Kitna apparently lost his cool in the next-to-last series, when left tackle Levi Jones' personal foul and a delay of game penalty conspired to hold the Bengals to a field goal instead of a touchdown. Although he did take the blame for losing track of the play clock.
"We bounced back. We can share our emotions, share our feelings," Kitna said of the outbursts. "No one is going to get upset about it. We're all men here. you deal with it and move on.
"Sometimes I get upset, and sometimes I can kind of fly off the handle on the field," Kitna said. "But I've never done it in a demeaning or malicious way. It's just when you expect a lot yourself, you expect a lot of others."
Asked if he shared his emotions after the botched touchdown drive, Kitna smiled, "Yes. And some shared their emotions with me."
Kitna, a devout Christian, admitted it was about as emotional as he's ever been on the field after he threw his strike to Schobel. He kept pointing to his wrist, where he keeps a cross, which "is the ultimate sign of salvation."
"I'm like the cockroach," Kitna said. "You step on a cockroach, you think it's dead, and I just kind of keep coming back, and hopefully we're that team."
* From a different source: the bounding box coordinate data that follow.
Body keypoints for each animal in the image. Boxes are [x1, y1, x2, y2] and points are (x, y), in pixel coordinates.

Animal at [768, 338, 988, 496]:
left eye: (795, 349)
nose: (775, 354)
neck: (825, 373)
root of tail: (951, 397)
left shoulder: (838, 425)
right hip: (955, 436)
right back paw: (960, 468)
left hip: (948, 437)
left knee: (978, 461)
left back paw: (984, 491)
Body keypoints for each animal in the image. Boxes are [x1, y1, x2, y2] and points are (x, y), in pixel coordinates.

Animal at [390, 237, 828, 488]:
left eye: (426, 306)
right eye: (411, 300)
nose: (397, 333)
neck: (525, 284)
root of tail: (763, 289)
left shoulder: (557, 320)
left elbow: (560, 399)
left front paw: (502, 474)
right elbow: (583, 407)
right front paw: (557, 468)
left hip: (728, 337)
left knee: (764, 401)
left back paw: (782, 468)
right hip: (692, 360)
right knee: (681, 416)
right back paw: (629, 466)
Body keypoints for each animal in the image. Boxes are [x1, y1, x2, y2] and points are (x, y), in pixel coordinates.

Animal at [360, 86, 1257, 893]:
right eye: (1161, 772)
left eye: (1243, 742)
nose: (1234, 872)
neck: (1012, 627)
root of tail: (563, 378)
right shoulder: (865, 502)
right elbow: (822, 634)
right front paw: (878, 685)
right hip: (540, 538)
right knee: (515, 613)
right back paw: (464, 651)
But no matter how he tried, he couldn't get Lewis to show much emotion. Kitna had been impressed how during the week Lewis never mentioned he was going back home to face the team that he first coached in the NFL.
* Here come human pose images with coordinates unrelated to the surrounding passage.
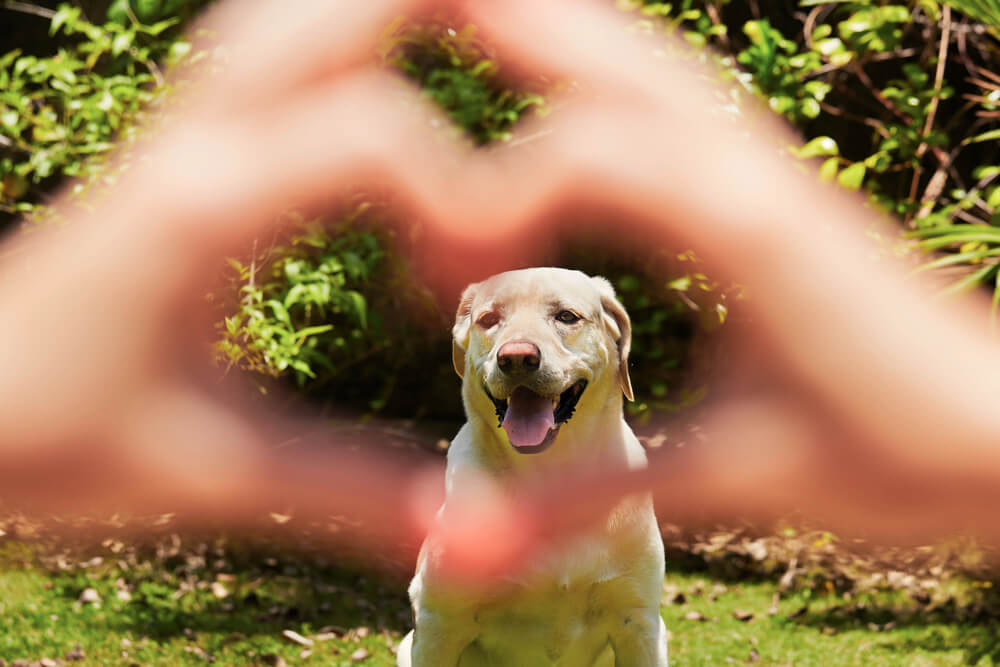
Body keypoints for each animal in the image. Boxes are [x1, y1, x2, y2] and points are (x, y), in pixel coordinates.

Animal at [396, 268, 664, 667]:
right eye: (489, 320)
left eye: (566, 316)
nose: (517, 358)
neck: (550, 476)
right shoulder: (438, 625)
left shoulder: (639, 624)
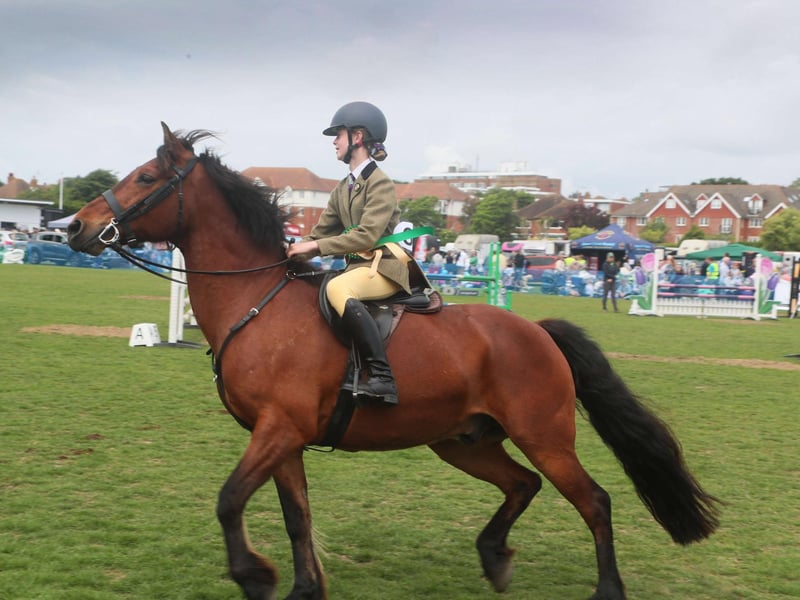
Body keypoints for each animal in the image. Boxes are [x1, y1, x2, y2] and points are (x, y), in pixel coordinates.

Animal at [67, 123, 719, 600]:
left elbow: (229, 500)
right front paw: (303, 589)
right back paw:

Before the game, Kitna told Lewis, "We're going to get this one for you." After they upheld the Schobel play, Kitna went up to Lewis to clap his hands and teased him with, "Still 13 seconds left, we can still lose, Coach.' But Marvin, he's all stoic."
Even after Lewis walked across the field to shake Cowher's hand to end this chapter of what may be a frequent power summit as the balance of power broadens.
"I've been to Pittsburgh now this is year number seven. So it is just fun to win. Anytime it is a division game it is good news for us," Lewis said.
Maybe he couldn't get excited because next week is another homecoming in Baltimore.
"Now we're going to do what people said we couldn't do. We're going win three on the road. That is our goal," Lewis said. "That is not a prediction that is our goal. It is our goal to win three on the road. And we have a great ballgame next week.
Like Kitna said, the numbers this season are only improbable.